Time Flies

You hear these two words all the time, especially after becoming a first-time mom, like a promise, "It will all go faster from here, honey," and you know what? They are right, no matter who "they" are. But here is the thing: we can conceptualize the idea, but we can't quite wrap our heads around its actual meaning. We shrug and think, "Yeah, yeah, time flies." At least I did.

When I gave birth, it was such a lonely time. Giving birth places you into a unique position — if you haven't gone through it yourself, it’s hard to understand it. Some things in life must be lived to be known, not described, and giving birth is one of them. My son had colic, and I was badly depressed. It was the first time in my life that I didn't feel like talking to anybody. The world felt distant.

On top of everything, we had to stay longer at the hospital. He was born with a bit of a temperature, so he had to stay under observation until it was gone.
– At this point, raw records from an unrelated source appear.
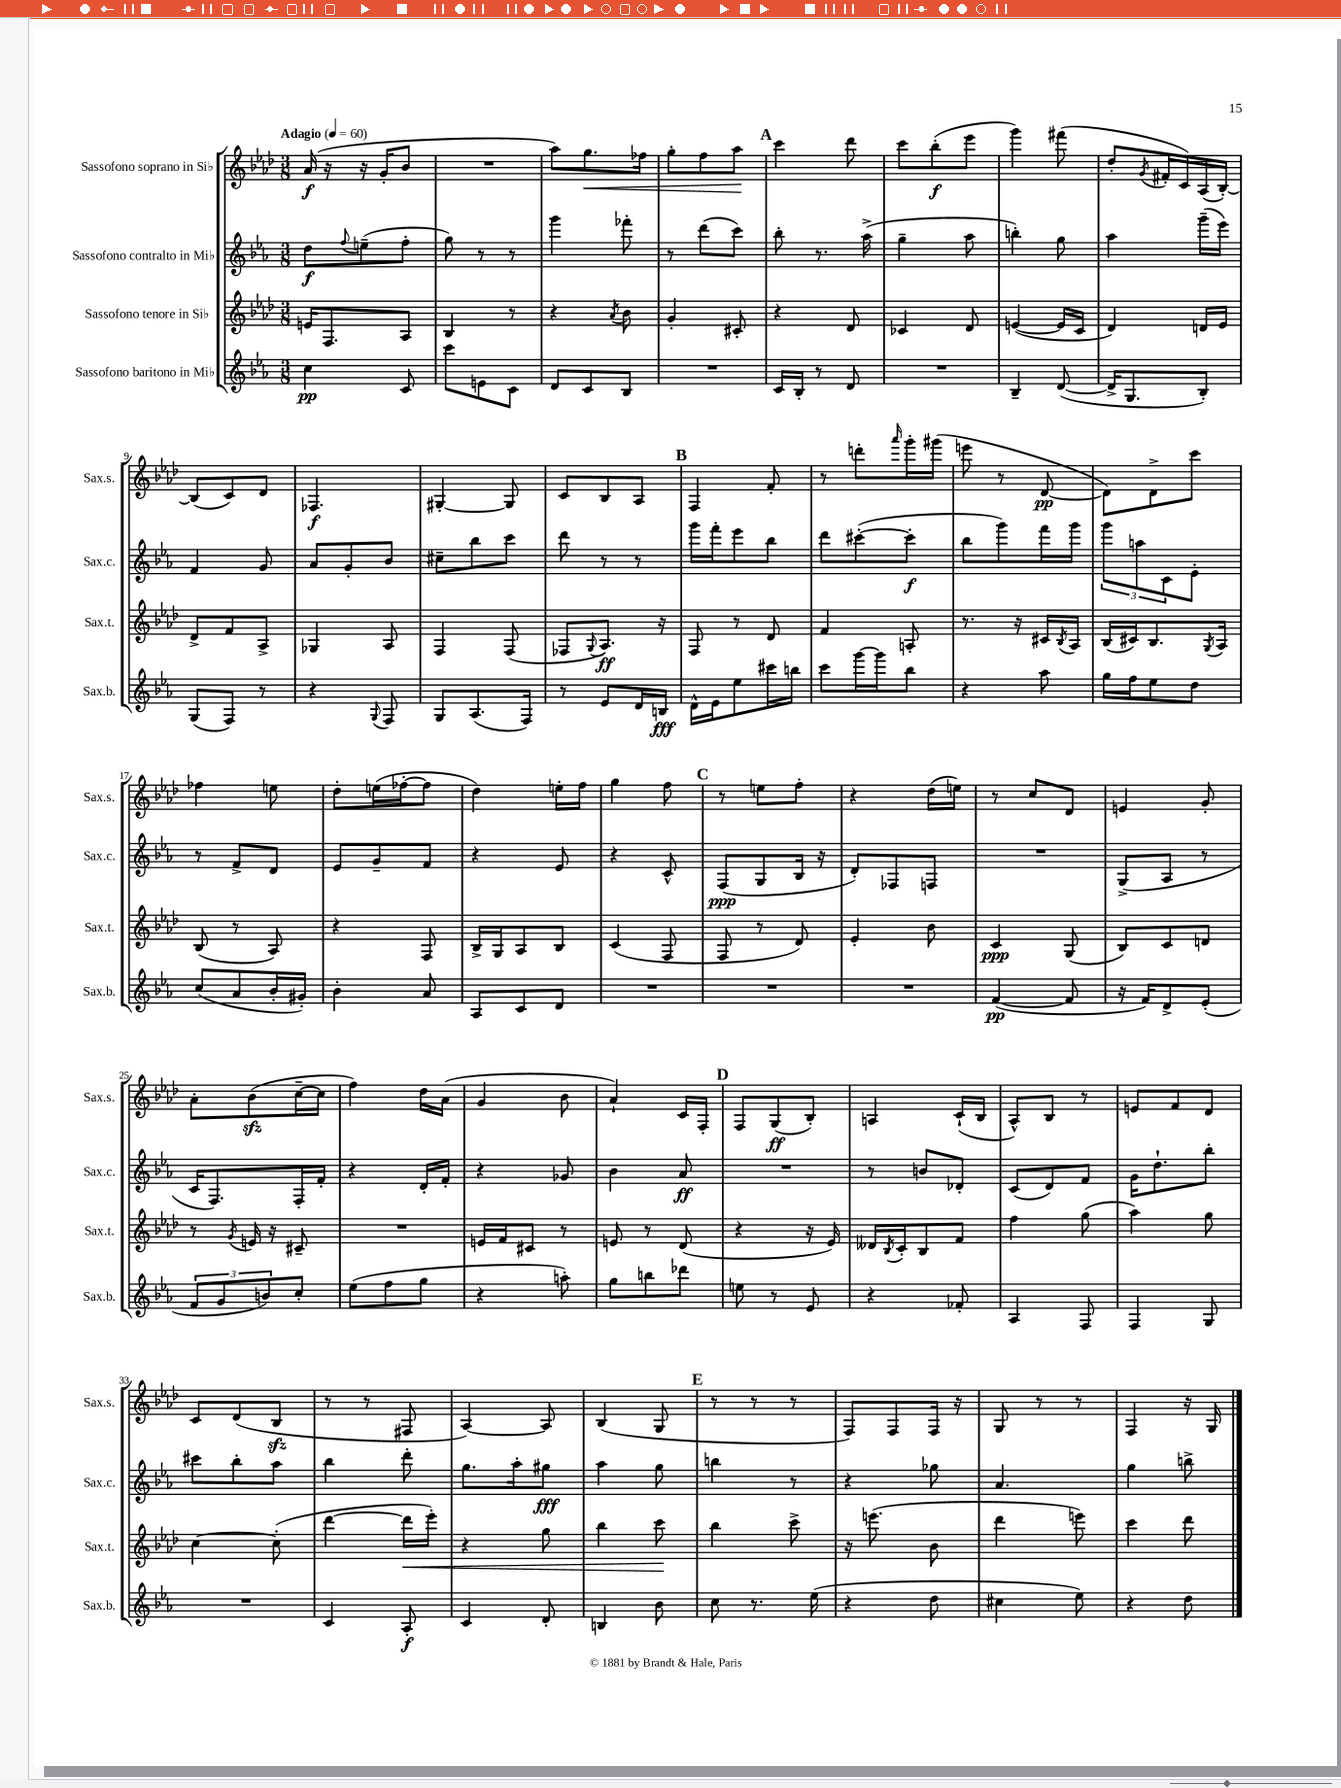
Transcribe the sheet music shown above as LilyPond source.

<<
\new StaffGroup <<
\new Staff = "s0" \with { instrumentName = "Sassofono soprano in Sib" shortInstrumentName = "Sax.s." } {
    \clef treble \key aes \major \numericTimeSignature \time 3/8 \tempo "Adagio" 4 = 60
    aes'16\f( r16 r16 g'16-. bes'8 |
    R4. |
    aes''8) g''8.\< fes''16 |
    g''8-. f''8 aes''8\! |
    \mark \markup { \bold "A" } c'''4 des'''8 |
    c'''8 bes''8-.\f( ees'''8 |
    g'''4) fis'''8( |
    des''8-. \acciaccatura { g'8 } fis'16-. c'16) aes16( bes16~-.) |
    bes8( c'8) des'8 |
    fes4.\f |
    gis4~-. gis8 |
    c'8 bes8 aes8 |
    \mark \markup { \bold "B" } f4 f'8-. |
    r8 d'''8-. \grace { aes'''16 } g'''16-. gis'''16( |
    e'''8 r8 des'8~\pp |
    des'8) des'8-> c'''8 |
    fes''4 e''8 |
    des''8-. e''16( fes''16~-. fes''8 |
    des''4) e''16-. f''16 |
    g''4 f''8 |
    \mark \markup { \bold "C" } r8 e''8 f''8-. |
    r4 des''16( e''16) |
    r8 c''8 des'8 |
    e'4 g'8-. |
    aes'8-. bes'8\sfz( c''16~-- c''16 |
    f''4) des''16 aes'16( |
    g'4 bes'8 |
    aes'4-!) c'16 f16-. |
    \mark \markup { \bold "D" } f8 g8\ff( bes8-.) |
    a4 c'16-!( bes16 |
    aes8-^) bes8 r8 |
    e'8 f'8 des'8 |
    c'8 des'8( bes8\sfz |
    r8 r8 fis8 |
    aes4~) aes8 |
    bes4( g8 |
    \mark \markup { \bold "E" } r8 r8 r8 |
    f8) f8 f16 r16 |
    g8 r8 r8 |
    f4 r16 g16 \bar "|." |
}
\new Staff = "s1" \with { instrumentName = "Sassofono contralto in Mib" shortInstrumentName = "Sax.c." } {
    \clef treble \key ees \major \numericTimeSignature \time 3/8
    d''8\f \appoggiatura { f''8 } e''8--( f''8-. |
    g''8) r8 r8 |
    g'''4 fes'''8-. |
    r8 d'''8( c'''8) |
    \mark \markup { \bold "A" } bes''8-. r8. aes''16->( |
    g''4-- aes''8 |
    b''4-.) g''8 |
    aes''4 g'''16--( ees'''16) |
    f'4 g'8 |
    aes'8 g'8-. bes'8 |
    cis''8-- bes''8 c'''8 |
    d'''8 r8 r8 |
    \mark \markup { \bold "B" } g'''16 f'''16-. ees'''8 bes''8 |
    d'''8 cis'''8~-.( cis'''8-.\f |
    bes''8 g'''8) f'''16 g'''16 |
    \tuplet 3/2 { g'''8 a''8 c'8 } ees'8-. |
    r8 f'8-> d'8 |
    ees'8 g'8-- f'8 |
    r4 ees'8 |
    r4 c'8-^ |
    \mark \markup { \bold "C" } f8\ppp( g8 bes16 r16 |
    d'8-.) fes8 f8 |
    R4. |
    g8->( aes8 r8 |
    c'16 f8.) f16-. f'16-. |
    r4 d'16-. f'16-. |
    r4 ges'8 |
    bes'4 aes'8\ff |
    \mark \markup { \bold "D" } R4. |
    r8 b'8 des'8-. |
    c'8( d'8) f'8 |
    g'16 d''8.-! bes''8-. |
    cis'''8 bes''8-. aes''8 |
    bes''4 d'''8-. |
    g''8. aes''16-. gis''8\fff |
    aes''4 g''8 |
    \mark \markup { \bold "E" } b''4 r8 |
    r4 ges''8 |
    aes'4. |
    g''4 b''8-> \bar "|." |
}
\new Staff = "s2" \with { instrumentName = "Sassofono tenore in Sib" shortInstrumentName = "Sax.t." } {
    \clef treble \key aes \major \numericTimeSignature \time 3/8
    e'16 f8. aes8 |
    bes4 r8 |
    r4 \acciaccatura { aes'8 } bes'8 |
    g'4-. cis'8-. |
    \mark \markup { \bold "A" } r4 des'8 |
    ces'4 des'8 |
    e'4~( e'16 c'16 |
    des'4) d'16 ees'16 |
    des'8-> f'8 aes8-> |
    ges4 aes8 |
    f4 f8( |
    fes8 \appoggiatura { g8 } aes8.\ff) r16 |
    \mark \markup { \bold "B" } f8 r8 des'8 |
    f'4 a8-. |
    r8. r16 cis'16 \acciaccatura { bes8 } aes16 |
    bes16( cis'16) bes8. \acciaccatura { g8 } aes16 |
    bes8( r8 aes8) |
    r4 f8 |
    bes16-> g16 aes8 bes8 |
    c'4( f8 |
    \mark \markup { \bold "C" } f8 r8 des'8) |
    ees'4-. bes'8 |
    c'4\ppp g8( |
    bes8) c'8 d'8 |
    r8 \acciaccatura { g'8 } e'16 r16 cis'8-- |
    R4. |
    e'16 f'16 cis'8 r8 |
    e'8 r8 des'8( |
    \mark \markup { \bold "D" } r4 r16 ees'16) |
    deses'16 \acciaccatura { bes8 } c'16-. bes8 f'8 |
    f''4 g''8( |
    aes''4) g''8 |
    c''4~ c''8-.( |
    des'''4~ des'''16\< ees'''16-.) |
    r4 g''8 |
    bes''4 c'''8\! |
    \mark \markup { \bold "E" } bes''4 c'''8-> |
    r16 e'''8.( bes'8 |
    des'''4 e'''8) |
    c'''4 des'''8 \bar "|." |
}
\new Staff = "s3" \with { instrumentName = "Sassofono baritono in Mib" shortInstrumentName = "Sax.b." } {
    \clef treble \key ees \major \numericTimeSignature \time 3/8
    c''4\pp c'8 |
    c'''8 e'8 c'8 |
    d'8 c'8 bes8 |
    R4. |
    \mark \markup { \bold "A" } c'16 bes16-. r8 d'8 |
    R4. |
    bes4-- d'8~( |
    d'16-> g8. bes8-.) |
    g8( f8) r8 |
    r4 \appoggiatura { g8 } f8 |
    g8 aes8.( f16) |
    r8 ees'8 d'16 b16\fff |
    \mark \markup { \bold "B" } d'16-^ ees'16 ees''8 cis'''16 b''16 |
    c'''8 g'''16~ g'''16 bes''8 |
    r4 aes''8 |
    g''16 f''16 ees''8 d''8 |
    c''8( aes'8 bes'16-. gis'16-.) |
    bes'4-. aes'8 |
    aes8 c'8 d'8 |
    R4. |
    \mark \markup { \bold "C" } R4. |
    R4. |
    f'4~\pp( f'8 |
    r16 f'16) d'8-> ees'8-.( |
    \tuplet 3/2 { f'8 g'8 b'8) } c''8-. |
    ees''8( f''8 g''8 |
    r4 a''8-.) |
    g''8 b''8 des'''8 |
    \mark \markup { \bold "D" } e''8 r8 ees'8 |
    r4 fes'8-. |
    aes4 f8 |
    f4 g8 |
    R4. |
    c'4 aes8-.\f |
    c'4 d'8-. |
    b4 bes'8 |
    \mark \markup { \bold "E" } c''8 r8. ees''16( |
    r4 d''8 |
    cis''4 ees''8) |
    r4 d''8 \bar "|." |
}
>>
>>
The extended stay did not help my mental state at all. The nurses could see that I was not doing well, so between his fever and my state, I ended up staying a total of eight days in the hospital. Maybe it had to do with the fact that I knew I was going to do this by myself (but that's a story for another time), or maybe it was the hormones. But the fact is, in that moment, trapped in that hospital room, I wished my son were five years old already. I wanted to fast-forward through it all.

Yet, amidst all that darkness, there was one saving grace: I felt an instant connection to him, right away, as if we had already met in another life. I looked down at his tiny face and thought, Oh yes, that's Liam. How could I have forgotten you? He felt so familiar, a total sense of déjà vu.

That instant bond was a massive victory for a child who came into this world completely unplanned. And yet, even though he wasn't planned, I had wished and dreamed for him years before he was ever conceived.

Now that he is nine, I wish I could go back to that hospital room and harvest those moments. I miss it so much.

And I know that in nine more years, I will miss these moments just as much. So I made a decision: to spend more time with him, to really get to know each other, to watch and learn together. Six weeks ago, we left Los Angeles to explore the world. But more on that next week.

Yes, sure, there is a sense of relief and ease in my life now because he is so independent. There are no milk bottles to think about, no strollers to carry, and no afternoon naps to schedule our entire day around. He can also tell me if something is wrong or how I can be a better mom. I often check in with him because, like every mother out there, I have my limitations. And sometimes, you know, those feel like the Himalayas of limitations.

But I still miss those times. Do you?